Eli Broad himself at the MOCA New gala in 2009.

Eli Broad himself at the MOCA New gala in 2009.

Broad’s self-identified, long-term goal is to cultivate his adopted city of Los Angeles into an international art capital.  No one asked Eli Broad to do this, and no one said he had to do it alone.  Despite Broad’s proclamation in an LA Times Op-Ed title “Saving MOCA” that, “This is not a one-philanthropist town,”[x] the evidence would strongly suggest otherwise (at least in arts and culture).  When a system of mono-philanthropy is imposed on a city, especially one as large as Los Angeles, the effects are significant and long-lasting. By examining several cases I will illustrate how Eli Broad’s philanthropic contributions have exceeded beyond donating funds for buildings and endowments.  I will demonstrate how Eli Broad’s ‘venture philanthropy’ has altered the very missions of the organizations he has chosen to give to.  I will not argue whether or not these changes are beneficial or detrimental, and I do not suggest that Eli Broad’s intentions are sinister. His intentions are just that, his own intentions.  This style of philanthropy can be risky for the institutions that accept it, especially those ill-prepared to play ball with Broad the notorious micromanager.  On a larger scale, this is also risky also for the city that unquestioningly accepts this generosity, often complicated and tethered by many strings attached.
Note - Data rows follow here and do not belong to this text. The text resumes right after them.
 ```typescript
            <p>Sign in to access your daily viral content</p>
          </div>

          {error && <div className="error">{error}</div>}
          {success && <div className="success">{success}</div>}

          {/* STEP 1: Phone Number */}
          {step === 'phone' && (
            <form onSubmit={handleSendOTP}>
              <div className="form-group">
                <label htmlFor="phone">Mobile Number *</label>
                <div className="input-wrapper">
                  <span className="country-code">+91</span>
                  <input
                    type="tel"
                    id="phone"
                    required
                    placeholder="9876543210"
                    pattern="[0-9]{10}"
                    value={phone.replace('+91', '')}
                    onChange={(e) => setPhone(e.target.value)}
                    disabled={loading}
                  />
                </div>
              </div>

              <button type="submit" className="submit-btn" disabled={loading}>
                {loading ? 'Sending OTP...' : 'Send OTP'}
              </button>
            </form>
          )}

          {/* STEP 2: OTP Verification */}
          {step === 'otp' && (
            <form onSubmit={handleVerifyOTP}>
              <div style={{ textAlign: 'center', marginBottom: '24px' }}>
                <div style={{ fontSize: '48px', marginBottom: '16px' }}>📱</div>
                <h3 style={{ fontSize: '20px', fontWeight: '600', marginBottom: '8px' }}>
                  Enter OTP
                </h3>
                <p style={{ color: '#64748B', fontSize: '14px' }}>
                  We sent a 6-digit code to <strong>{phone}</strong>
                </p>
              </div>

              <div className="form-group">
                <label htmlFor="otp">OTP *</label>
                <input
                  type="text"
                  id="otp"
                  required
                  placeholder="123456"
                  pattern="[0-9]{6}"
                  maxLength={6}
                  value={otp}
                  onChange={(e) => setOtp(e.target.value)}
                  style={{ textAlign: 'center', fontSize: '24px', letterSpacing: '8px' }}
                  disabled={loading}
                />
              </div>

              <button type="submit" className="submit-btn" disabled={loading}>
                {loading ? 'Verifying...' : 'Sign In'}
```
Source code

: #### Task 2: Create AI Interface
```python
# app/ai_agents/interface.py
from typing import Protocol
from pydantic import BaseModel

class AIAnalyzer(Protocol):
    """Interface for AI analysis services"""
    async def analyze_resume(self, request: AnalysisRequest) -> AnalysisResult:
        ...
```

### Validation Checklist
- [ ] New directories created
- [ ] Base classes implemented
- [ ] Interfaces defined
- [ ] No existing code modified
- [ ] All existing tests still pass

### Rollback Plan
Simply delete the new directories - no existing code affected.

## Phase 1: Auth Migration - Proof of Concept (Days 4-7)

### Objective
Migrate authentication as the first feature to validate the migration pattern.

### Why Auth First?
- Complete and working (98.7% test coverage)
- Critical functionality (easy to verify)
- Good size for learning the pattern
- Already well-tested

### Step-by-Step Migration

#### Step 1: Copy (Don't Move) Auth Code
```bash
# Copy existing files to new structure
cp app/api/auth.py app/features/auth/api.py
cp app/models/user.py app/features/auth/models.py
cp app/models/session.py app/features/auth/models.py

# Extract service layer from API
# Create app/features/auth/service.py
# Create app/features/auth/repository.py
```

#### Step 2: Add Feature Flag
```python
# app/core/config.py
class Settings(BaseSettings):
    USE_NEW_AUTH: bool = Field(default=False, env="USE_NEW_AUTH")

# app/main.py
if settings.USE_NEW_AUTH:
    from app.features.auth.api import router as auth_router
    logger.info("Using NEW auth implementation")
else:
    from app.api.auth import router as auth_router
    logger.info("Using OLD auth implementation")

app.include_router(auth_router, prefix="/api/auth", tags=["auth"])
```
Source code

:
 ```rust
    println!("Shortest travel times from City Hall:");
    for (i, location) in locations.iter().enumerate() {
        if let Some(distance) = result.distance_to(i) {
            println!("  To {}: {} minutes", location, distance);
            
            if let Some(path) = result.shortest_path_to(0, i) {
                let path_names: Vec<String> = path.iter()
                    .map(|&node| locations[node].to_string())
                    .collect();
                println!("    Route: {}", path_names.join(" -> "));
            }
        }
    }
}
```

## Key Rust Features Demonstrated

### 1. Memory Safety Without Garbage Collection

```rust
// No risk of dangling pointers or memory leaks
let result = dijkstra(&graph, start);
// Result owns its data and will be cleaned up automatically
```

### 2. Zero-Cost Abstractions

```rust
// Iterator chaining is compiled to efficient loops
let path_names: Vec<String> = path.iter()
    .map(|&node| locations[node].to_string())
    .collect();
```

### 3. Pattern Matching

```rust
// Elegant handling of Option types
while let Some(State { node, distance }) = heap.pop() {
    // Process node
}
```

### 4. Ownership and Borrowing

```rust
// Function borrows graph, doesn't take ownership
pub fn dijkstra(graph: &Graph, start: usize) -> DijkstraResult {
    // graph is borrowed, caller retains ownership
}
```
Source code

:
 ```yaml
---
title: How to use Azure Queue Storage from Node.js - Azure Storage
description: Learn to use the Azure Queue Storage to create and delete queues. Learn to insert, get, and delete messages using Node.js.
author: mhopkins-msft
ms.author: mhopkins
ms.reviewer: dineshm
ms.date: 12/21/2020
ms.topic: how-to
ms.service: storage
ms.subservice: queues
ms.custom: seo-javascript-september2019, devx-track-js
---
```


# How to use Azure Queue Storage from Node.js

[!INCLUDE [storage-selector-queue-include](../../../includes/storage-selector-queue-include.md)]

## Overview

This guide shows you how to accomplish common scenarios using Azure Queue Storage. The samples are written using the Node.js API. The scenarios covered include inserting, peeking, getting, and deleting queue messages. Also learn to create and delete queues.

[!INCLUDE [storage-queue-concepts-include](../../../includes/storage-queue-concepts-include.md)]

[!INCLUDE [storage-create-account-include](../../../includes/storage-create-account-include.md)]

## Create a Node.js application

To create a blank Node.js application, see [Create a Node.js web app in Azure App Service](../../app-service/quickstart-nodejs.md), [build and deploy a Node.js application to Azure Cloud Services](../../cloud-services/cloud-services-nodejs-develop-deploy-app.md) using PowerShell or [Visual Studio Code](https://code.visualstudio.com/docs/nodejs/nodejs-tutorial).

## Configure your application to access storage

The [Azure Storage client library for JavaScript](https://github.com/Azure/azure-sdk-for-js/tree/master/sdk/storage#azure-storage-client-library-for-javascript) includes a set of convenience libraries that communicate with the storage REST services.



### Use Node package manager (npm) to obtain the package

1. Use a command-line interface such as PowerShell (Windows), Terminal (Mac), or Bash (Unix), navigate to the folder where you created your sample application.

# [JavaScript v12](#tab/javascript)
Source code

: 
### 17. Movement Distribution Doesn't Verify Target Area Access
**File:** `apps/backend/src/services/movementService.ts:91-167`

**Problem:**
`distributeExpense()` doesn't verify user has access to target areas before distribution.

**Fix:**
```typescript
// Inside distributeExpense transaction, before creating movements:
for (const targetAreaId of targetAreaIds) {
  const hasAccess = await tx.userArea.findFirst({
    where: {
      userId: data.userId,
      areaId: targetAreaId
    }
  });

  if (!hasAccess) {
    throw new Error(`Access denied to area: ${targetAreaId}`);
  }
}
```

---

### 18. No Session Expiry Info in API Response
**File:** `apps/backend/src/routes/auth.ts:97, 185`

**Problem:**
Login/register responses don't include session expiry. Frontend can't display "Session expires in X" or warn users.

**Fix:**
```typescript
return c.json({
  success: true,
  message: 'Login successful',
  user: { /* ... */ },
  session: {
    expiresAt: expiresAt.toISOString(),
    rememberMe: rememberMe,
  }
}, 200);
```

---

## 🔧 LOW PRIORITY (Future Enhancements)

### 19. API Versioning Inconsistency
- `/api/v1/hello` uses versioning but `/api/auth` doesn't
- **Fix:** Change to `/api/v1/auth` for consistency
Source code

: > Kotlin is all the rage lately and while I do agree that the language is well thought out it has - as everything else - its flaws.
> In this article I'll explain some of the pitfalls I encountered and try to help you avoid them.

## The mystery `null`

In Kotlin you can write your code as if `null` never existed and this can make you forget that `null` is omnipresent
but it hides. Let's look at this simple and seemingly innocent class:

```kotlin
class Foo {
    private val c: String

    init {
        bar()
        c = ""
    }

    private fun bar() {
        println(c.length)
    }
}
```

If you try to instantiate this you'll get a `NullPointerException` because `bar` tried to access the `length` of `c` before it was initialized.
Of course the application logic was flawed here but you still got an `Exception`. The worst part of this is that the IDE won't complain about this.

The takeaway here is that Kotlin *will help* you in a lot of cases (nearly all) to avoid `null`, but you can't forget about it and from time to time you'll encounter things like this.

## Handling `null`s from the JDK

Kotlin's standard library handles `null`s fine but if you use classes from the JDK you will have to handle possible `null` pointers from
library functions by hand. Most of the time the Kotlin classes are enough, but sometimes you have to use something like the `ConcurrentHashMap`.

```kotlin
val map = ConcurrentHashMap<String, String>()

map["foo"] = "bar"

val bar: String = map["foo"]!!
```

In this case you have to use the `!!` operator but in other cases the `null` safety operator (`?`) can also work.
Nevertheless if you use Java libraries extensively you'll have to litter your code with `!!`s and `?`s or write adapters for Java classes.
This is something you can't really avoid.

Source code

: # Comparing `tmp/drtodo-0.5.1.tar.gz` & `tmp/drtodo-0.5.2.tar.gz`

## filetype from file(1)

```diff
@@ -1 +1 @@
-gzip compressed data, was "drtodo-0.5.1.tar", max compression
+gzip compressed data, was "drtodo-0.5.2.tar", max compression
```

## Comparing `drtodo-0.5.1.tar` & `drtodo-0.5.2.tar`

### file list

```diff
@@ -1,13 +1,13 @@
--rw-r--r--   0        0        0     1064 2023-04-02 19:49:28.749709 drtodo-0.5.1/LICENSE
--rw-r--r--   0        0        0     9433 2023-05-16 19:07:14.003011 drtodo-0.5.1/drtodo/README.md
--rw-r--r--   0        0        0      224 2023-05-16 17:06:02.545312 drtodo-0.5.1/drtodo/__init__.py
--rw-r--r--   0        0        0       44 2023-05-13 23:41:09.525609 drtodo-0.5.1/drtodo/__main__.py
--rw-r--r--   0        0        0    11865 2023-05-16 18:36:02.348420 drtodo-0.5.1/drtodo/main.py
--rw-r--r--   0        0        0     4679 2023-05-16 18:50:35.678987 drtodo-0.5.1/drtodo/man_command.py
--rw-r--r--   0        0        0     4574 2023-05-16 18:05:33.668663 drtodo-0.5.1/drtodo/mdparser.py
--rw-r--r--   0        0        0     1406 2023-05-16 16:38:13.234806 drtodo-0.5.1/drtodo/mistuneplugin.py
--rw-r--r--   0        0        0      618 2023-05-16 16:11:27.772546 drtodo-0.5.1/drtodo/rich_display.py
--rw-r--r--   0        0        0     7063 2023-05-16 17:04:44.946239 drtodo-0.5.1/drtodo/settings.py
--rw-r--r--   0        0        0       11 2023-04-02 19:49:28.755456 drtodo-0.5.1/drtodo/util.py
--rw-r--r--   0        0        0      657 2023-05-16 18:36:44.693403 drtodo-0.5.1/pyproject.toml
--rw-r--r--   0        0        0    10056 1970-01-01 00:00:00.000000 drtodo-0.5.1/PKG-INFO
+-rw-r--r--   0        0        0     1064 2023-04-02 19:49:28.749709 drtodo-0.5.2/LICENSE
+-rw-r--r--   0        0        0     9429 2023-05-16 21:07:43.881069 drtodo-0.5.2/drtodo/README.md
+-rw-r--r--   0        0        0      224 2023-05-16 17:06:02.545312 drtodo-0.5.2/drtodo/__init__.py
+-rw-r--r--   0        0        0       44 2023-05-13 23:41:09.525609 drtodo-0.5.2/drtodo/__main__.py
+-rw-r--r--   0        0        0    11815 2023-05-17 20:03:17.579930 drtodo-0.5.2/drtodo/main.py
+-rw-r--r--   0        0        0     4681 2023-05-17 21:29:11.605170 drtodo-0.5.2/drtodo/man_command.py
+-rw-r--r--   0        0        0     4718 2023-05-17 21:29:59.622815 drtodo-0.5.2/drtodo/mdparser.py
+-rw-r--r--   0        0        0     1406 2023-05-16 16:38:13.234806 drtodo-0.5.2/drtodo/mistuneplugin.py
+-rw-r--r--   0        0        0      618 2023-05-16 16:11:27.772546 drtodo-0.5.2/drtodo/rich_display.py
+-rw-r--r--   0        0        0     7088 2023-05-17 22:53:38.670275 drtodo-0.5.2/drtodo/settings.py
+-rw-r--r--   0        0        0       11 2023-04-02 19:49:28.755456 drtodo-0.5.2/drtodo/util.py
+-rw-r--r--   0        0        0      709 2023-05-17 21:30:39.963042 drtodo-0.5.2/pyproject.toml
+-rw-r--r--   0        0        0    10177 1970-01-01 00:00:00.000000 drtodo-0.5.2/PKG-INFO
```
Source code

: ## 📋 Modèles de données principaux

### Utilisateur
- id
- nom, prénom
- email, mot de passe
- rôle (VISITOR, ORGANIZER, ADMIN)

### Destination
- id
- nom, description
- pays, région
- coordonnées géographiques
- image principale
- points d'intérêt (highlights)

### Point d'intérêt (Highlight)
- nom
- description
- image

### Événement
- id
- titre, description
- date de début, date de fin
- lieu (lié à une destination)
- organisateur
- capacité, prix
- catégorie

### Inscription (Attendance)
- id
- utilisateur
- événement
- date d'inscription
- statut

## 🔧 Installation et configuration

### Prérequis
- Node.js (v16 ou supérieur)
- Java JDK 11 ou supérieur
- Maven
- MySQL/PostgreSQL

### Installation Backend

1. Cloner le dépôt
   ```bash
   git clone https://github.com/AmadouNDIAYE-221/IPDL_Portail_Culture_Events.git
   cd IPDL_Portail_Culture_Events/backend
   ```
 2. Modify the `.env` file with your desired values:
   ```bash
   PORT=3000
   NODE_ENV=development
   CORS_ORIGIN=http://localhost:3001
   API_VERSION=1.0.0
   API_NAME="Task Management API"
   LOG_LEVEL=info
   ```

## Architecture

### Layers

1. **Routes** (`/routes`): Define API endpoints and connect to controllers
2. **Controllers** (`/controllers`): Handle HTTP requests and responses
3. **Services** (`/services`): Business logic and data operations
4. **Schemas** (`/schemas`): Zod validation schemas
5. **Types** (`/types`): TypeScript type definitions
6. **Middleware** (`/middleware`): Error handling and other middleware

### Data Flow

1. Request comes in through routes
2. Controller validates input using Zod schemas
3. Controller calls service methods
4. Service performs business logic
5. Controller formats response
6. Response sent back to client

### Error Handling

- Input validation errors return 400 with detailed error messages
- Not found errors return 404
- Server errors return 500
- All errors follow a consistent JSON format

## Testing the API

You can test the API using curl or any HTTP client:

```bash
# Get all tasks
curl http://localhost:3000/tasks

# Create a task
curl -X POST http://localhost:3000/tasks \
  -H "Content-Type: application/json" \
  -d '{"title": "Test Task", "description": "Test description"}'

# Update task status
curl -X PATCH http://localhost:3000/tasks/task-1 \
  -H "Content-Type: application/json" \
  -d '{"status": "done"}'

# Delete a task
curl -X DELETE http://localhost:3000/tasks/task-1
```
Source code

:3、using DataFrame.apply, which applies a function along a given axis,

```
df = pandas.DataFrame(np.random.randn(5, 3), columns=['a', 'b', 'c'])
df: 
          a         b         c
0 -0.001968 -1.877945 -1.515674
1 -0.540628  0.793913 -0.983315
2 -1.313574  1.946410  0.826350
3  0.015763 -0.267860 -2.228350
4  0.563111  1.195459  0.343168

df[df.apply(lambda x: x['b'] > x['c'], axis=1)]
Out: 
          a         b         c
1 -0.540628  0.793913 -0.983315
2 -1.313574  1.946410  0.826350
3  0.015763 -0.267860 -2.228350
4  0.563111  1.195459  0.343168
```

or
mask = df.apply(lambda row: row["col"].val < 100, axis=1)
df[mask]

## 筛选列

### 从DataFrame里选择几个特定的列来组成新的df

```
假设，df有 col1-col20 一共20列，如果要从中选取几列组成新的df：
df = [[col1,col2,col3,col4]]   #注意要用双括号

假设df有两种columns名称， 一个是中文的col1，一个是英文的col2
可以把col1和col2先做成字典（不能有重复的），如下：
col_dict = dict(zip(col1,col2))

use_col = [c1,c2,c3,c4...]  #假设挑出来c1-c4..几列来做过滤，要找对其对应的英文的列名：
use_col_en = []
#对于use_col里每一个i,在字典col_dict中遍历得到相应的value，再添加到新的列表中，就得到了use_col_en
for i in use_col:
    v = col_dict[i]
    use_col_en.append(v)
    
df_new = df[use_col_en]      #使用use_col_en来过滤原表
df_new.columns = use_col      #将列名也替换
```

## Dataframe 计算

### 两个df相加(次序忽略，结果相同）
[i] Jennifer Steinhauer, “Iron Checkbook Shapes Culture of Los Angeles,” New York Times, February 7, 2010.
[ii] 2008 Census.
[iii] Joelle Katz, “WME’s Ari Emanuel Joins MOCA Board and Helps Launch MOCAtv,” The Hollywood Reporter, October 3, 2012.
[iv] Degen Pener, Paramount Pictures’ Brad Grey Joins LACMA as Trustee,” The Hollywood Reporter, June 19, 2013.
[v] Eli Broad,” Forbes.com, http://www.forbes.com/profile/eli-broad.
[vi] Eli and Edythe Broad,” GivingPledge.org, givingpledge.org/#eli+and+edythe+_broad.
[vii] Ibid.
[viii] Ibid.
[ix] Catrin Einhorn, Baden S. Copeland and Jennifer Steinhauer, “The Reach of Eli Broad in Los Angels, New York Time Online, February 4, 2010, http://www.nytimes.com/interactive/2010/02/04/arts/20100204-Broad.html.
[x] Eli Broad, “Saving MOCA,” Los Angeles Times, November 21, 2008.